(RECORDS FOR THE TASK Opens)

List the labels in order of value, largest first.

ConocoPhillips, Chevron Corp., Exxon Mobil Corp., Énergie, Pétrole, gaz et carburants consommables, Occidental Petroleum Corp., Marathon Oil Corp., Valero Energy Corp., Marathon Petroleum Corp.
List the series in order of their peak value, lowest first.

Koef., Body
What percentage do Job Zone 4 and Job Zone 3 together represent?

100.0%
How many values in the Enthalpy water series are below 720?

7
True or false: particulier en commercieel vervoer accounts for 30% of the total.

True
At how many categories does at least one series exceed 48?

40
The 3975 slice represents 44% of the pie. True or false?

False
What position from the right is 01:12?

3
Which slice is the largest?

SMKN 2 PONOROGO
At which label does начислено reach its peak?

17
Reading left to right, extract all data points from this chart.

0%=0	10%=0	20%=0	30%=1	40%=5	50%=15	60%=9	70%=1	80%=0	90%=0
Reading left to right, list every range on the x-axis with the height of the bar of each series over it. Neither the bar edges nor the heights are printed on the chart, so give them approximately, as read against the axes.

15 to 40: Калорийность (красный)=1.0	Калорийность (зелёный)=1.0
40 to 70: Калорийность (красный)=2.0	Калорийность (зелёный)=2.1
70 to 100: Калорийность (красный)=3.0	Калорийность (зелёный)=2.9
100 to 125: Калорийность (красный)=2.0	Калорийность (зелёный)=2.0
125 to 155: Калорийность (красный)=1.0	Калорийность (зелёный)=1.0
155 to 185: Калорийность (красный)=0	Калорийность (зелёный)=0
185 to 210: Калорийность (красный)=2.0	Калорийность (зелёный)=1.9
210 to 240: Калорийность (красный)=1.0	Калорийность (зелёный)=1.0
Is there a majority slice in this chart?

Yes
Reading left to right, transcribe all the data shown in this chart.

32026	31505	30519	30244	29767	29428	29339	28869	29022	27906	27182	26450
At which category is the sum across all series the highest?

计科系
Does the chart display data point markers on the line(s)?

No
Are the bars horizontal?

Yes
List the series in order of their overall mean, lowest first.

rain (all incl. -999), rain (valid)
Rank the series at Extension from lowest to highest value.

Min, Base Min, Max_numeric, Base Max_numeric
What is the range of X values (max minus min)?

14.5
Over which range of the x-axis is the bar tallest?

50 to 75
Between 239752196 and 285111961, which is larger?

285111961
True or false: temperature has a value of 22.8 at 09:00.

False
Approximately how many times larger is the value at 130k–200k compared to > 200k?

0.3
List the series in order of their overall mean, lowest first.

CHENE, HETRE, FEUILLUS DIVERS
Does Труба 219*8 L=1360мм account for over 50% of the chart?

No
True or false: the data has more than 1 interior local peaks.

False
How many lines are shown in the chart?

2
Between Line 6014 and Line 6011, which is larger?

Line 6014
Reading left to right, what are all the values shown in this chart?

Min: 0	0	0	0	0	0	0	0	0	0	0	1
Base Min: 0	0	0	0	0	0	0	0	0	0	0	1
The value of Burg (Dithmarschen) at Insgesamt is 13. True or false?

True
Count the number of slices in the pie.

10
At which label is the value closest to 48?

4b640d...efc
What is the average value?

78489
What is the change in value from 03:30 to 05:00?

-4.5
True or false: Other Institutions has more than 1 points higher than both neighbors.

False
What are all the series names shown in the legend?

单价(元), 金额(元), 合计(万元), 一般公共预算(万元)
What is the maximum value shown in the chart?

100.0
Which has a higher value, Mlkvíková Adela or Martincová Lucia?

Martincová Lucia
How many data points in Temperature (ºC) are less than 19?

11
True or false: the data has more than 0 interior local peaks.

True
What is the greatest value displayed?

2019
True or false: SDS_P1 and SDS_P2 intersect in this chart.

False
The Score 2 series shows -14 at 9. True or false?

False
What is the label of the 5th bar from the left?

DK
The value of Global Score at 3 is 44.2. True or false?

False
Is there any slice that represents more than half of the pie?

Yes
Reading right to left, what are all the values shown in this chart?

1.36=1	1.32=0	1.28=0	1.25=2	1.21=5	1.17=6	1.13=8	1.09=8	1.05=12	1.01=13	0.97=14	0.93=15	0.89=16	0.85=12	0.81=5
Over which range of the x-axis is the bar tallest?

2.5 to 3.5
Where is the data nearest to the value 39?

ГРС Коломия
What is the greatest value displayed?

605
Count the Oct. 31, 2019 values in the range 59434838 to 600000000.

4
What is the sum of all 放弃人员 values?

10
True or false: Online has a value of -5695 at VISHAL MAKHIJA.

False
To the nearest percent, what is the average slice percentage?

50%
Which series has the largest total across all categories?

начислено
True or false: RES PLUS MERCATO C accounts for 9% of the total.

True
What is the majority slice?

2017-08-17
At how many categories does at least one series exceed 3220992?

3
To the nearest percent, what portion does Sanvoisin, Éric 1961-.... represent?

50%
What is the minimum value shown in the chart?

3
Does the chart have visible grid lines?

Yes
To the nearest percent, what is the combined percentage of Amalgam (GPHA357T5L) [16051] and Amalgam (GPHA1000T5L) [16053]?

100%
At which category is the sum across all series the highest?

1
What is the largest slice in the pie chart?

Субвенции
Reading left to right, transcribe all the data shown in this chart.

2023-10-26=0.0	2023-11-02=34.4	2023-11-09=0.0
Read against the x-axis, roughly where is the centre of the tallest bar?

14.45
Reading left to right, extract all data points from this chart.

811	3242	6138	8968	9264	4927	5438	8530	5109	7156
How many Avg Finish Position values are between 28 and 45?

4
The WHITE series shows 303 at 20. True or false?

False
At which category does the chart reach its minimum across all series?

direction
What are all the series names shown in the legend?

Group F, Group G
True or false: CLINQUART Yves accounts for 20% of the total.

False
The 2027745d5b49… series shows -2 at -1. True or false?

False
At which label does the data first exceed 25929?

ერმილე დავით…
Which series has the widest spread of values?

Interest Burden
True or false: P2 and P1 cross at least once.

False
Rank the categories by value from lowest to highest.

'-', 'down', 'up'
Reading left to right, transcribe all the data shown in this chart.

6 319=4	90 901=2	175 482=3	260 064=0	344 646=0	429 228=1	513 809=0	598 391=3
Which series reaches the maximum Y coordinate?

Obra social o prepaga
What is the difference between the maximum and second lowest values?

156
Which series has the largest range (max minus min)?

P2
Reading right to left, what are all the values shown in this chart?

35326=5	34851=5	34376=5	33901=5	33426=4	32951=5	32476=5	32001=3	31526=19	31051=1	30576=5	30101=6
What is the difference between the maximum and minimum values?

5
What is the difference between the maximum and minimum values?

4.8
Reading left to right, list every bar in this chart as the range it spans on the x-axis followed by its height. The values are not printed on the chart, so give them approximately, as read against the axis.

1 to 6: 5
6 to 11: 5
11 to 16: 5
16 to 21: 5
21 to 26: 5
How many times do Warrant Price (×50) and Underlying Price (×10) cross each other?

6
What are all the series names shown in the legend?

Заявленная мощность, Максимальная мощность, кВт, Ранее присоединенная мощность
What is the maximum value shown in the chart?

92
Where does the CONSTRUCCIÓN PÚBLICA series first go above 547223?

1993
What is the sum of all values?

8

(RECORDS FOR THE TASK Closes)

> [INSTRUCTIONS TO FOLLOW]: Rewrite the lines above as a numbered list, beginning with the line that contains "ერმილე დავით…" and continuing through the line that contains "Which series reaches", and omit any blank lines.

> [REPLY]:
1. ერმილე დავით…
2. Which series has the widest spread of values?
3. Interest Burden
4. True or false: P2 and P1 cross at least once.
5. False
6. Rank the categories by value from lowest to highest.
7. '-', 'down', 'up'
8. Reading left to right, transcribe all the data shown in this chart.
9. 6 319=4	90 901=2	175 482=3	260 064=0	344 646=0	429 228=1	513 809=0	598 391=3
10. Which series reaches the maximum Y coordinate?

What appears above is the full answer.